Radius and frequency are positively correlated - as you increase radius, the resonant frequency will go up (not down as you've explained). Or are we misunderstanding each other?

Also - one consideration I had on your 7th point is that body shape (at least in the sense of the ratio between depth and shape) isn't just about the resonance of the container or soundhole. A soundhole on an inert box that's shallow with a wide top may perform the same as a soundhole on a deep box with a smaller top, but for a ukulele, the top (meaning the soundboard) itself will definitely perform differently between the two, right? An instrument with a tiny top but a deep body will sound different than a wide top and shallow body, because the soundboard is a different size. So I don't think it's totally accurate to consider the box volume as the only factor that matters. I think that's part of the trick of ukulele design, and part of what separates them from designing a loudspeaker cabinet. We're playing with the soundhole as part of the top, so any change to the soundhole impacts the soundhole and the top itself. And separate from considering the soundhole, our "speaker cone" happens to be one wall of the box (the soundboard) - the very wall we're punching the soundhole in. I think the loudspeaker equivalent would be if ports were made by cutting holes in the speaker cone, instead of by cutting holes in the inert box it's placed in. For better or worse it's a much more complicated situation.

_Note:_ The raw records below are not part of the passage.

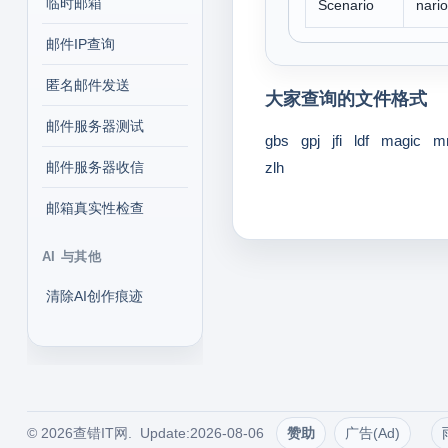
临时邮箱
Scenario
nario
邮件IP查询
匿名邮件发送
大家查询的文件格式
邮件服务器测试
gbs
gpj
jfi
ldf
magic
m
邮件服务器收信
zlh
邮箱真实性检查
AI 与其他
清除AI创作痕迹
© 2026查错IT网. Update:2026-08-06
赞助
广告(Ad)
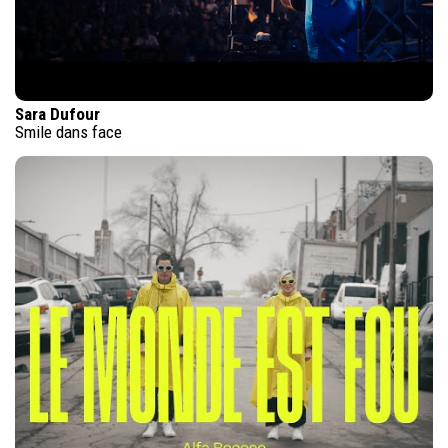
Sara Dufour
Smile dans face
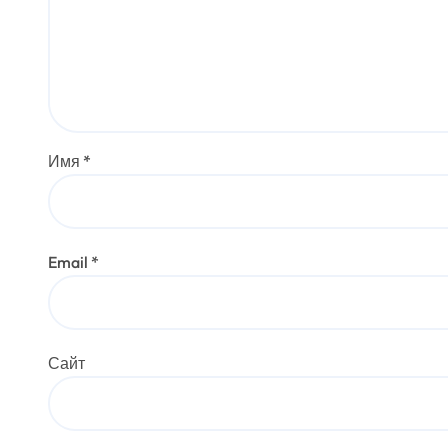
Имя
*
Email
*
Сайт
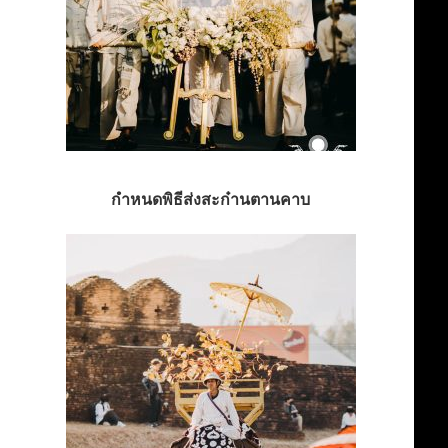
กำหนดพิธีส่งสะก๋านตานคาบ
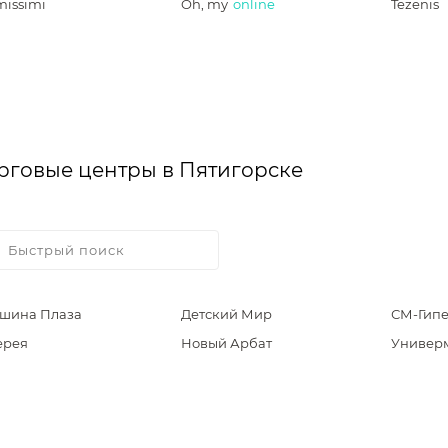
missimi
Oh, my
online
Tezenis
рговые центры в Пятигорске
шина Плаза
Детский Мир
СМ-Гип
ерея
Новый Арбат
Универ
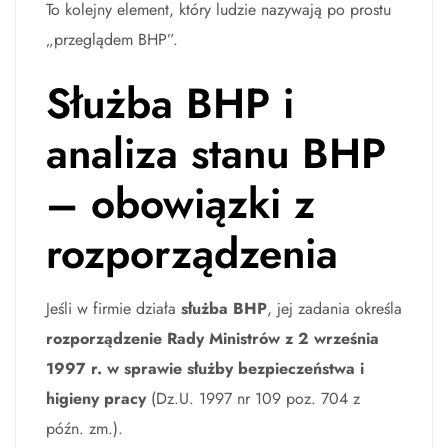
To kolejny element, który ludzie nazywają po prostu
„przeglądem BHP”.
Służba BHP i
analiza stanu BHP
– obowiązki z
rozporządzenia
Jeśli w firmie działa
służba BHP
, jej zadania określa
rozporządzenie Rady Ministrów z 2 września
1997 r. w sprawie służby bezpieczeństwa i
higieny pracy
(Dz.U. 1997 nr 109 poz. 704 z
późn. zm.).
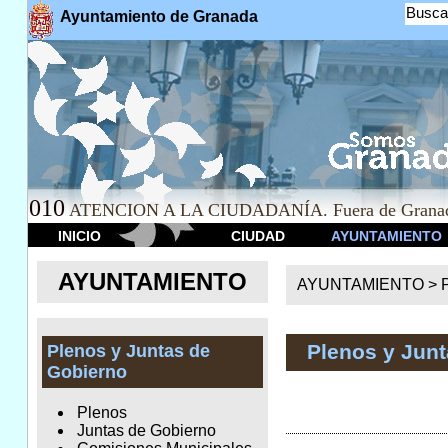
Busca
Ayuntamiento de Granada
010
ATENCION A LA CIUDADANÍA. Fuera de Granad
INICIO
CIUDAD
AYUNTAMIENTO
AYUNTAMIENTO
AYUNTAMIENTO >
Plenos y Jun
Plenos y Juntas de
Gobierno
Plenos
Juntas de Gobierno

Ok, assuming the formula in the link is correct, then making the hole larger for equal volume should make the resonance frequency go up. (And I'm not disputing it; it's been a long time since I've gone back through the basic math of this. And there are more variables to consider in speakers, most importantly the length of the port, but also the air velocity in the port.)

To clarify my earlier post, the internal volume and sound hole area are the main things that matter to the amount of volume *produced by the sound hole.* As I acknowledged in my post, changing the size and/or shape of the top will have some impact on the sound of the instrument. But I think that's a really complicated topic, and it would be hard to create rule-of-thumb generalizations on that (at least, I can't), because things like the optimal thickness of the top and bracing scheme will also change.

If the question is keeping everything the same except the diameter of the hole, then you would have to consider the possible range of hole diameters and whether they produce a enough of a change in stiffness or radiating area to matter much in terms of how the top produces sound. I think the range of desirable hole diameters would be constrained by what happens at the extremes. At some point, the hole resonance frequency is low enough that it doesn't reinforce bass frequencies enough and the instrument sounds thin, or maybe it's too high into the midrange and the midrange ends up sounding unnatural. It would be interesting to do the math and figure out how big or small the hole would be between those extremes, and then one could make an educated guess about whether it's significant in terms of the sound the top produces.